Раздался паровозный свисток, поезд покачнулся, лязгнул.
«Комсомолка молодайка, комсомолка молодайка», стучали колеса.
В Сызрани солдаты сошли, и к ним подсел деревенский мужик. Ехал в Туркестан, в артель наниматься.
— Не сдюжил я в ихнем колхозе. Слыхали про канал в пустыне? Там говорят, в артели нанимают, я могу слесарить, плотничать.
Лиза слушала его, как будто перечитывала рассказы Горького.
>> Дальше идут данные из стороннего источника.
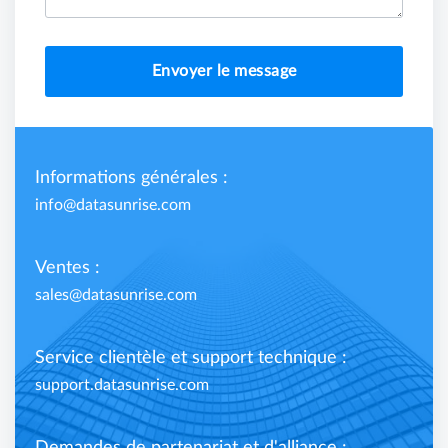
Envoyer le message
Informations générales :
info@datasunrise.com
Ventes :
sales@datasunrise.com
Service clientèle et support technique :
support.datasunrise.com
Demandes de partenariat et d'alliance :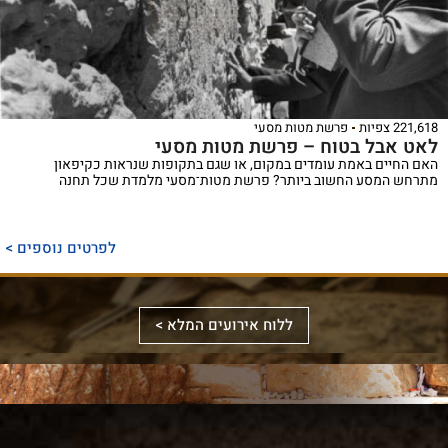
221,618 צפיות
פרשת מטות מסעי
לאט אבל בטוח – פרשת מטות מסעי
האם החיים באמת עומדים במקום, או שגם בתקופות שנראות כקיפאון
מתרחש המסע החשוב ביותר? פרשת מטות־מסעי מלמדת שכל תחנה
ספר
ייחודי
לפרטים נוספים >
המכנס,
לראשונה,
ספר
את
אלבומי
ללוח אירועים המלא >
מכלול
באמצעות
מפואר
הדינים
תמונות
המשחזר
והמנהגים
וציורים
את
למקורותיהם,
ייחודיים,
מראה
Вот так выглядит строитель новой жизни? В лаптях, одет по-крестьянски, как на старых картинах, в мешке у него сапоги, пара рубах, ножик, молоток, топор, половина круглого хлеба в полотенце, оплетеная бутыль с мутной водой.
Изначальный страх перед крикливыми чужими людьми постепенно оставлял ее. Она смотрела еще с опаской, но уже с интересом. Осторожно расспрашивала мужика: что умеет делать, как жил в деревне?
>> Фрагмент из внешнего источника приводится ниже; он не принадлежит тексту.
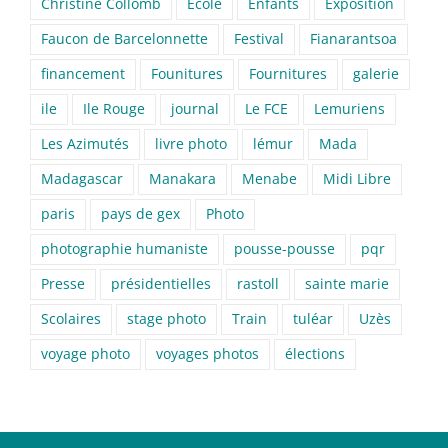
Christine Collomb
Ecole
Enfants
Exposition
Faucon de Barcelonnette
Festival
Fianarantsoa
financement
Founitures
Fournitures
galerie
ile
Ile Rouge
journal
Le FCE
Lemuriens
Les Azimutés
livre photo
lémur
Mada
Madagascar
Manakara
Menabe
Midi Libre
paris
pays de gex
Photo
photographie humaniste
pousse-pousse
pqr
Presse
présidentielles
rastoll
sainte marie
Scolaires
stage photo
Train
tuléar
Uzès
voyage photo
voyages photos
élections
Мужик говорил охотно, но непонятно: пришли, отняли, голод, стреляли, хоронили, трактор привезли, путевку написали, канал строить…
— У кулаков отняли?
— У меня отняли.
— Вы кулак?
— Да неее, какой я кулак, корова да лошадь. Дети помёрли, баба померла, ну я в артель нанялся…
Теперь надо жить с ними, такими вот, непонятными, пахнущими махоркой, потом, луком. Как жить с ними в одной совместной жизни? Поехать в деревню учительницей? Привезти их в города обучать в школах, в университетах?
Она никогда не задумывалась о других, ничуть не похожих на ее круг. Да, читала в газетах, видела в кинохронике. Сострадательно. Издали.
Ее путь был ясно определен отцом — университет, наука. Какая-нибудь чистая наука. Чистый университет. И жизнь, похожая на родительскую, размеренная, удобная, красивая, без войны, голода и страха.
Но так не получилось. Будет иначе, но все равно будет разумно, правильно и хорошо. Она же комсомолка, готовая и к труду и обороне.
Лиза пыталась определить свое место в этой новой жизни. Временной жизни. Да, она поедет на стройку, будет стоять на верхотуре с молотком в сильной руке. Ветер в лицо, все выше и выше, вечером она будет учиться, петь в хоре задорные песни, пить из жестяной кружки студеную воду и спать под звездами. Ее наградят, про нее напишут в газетах.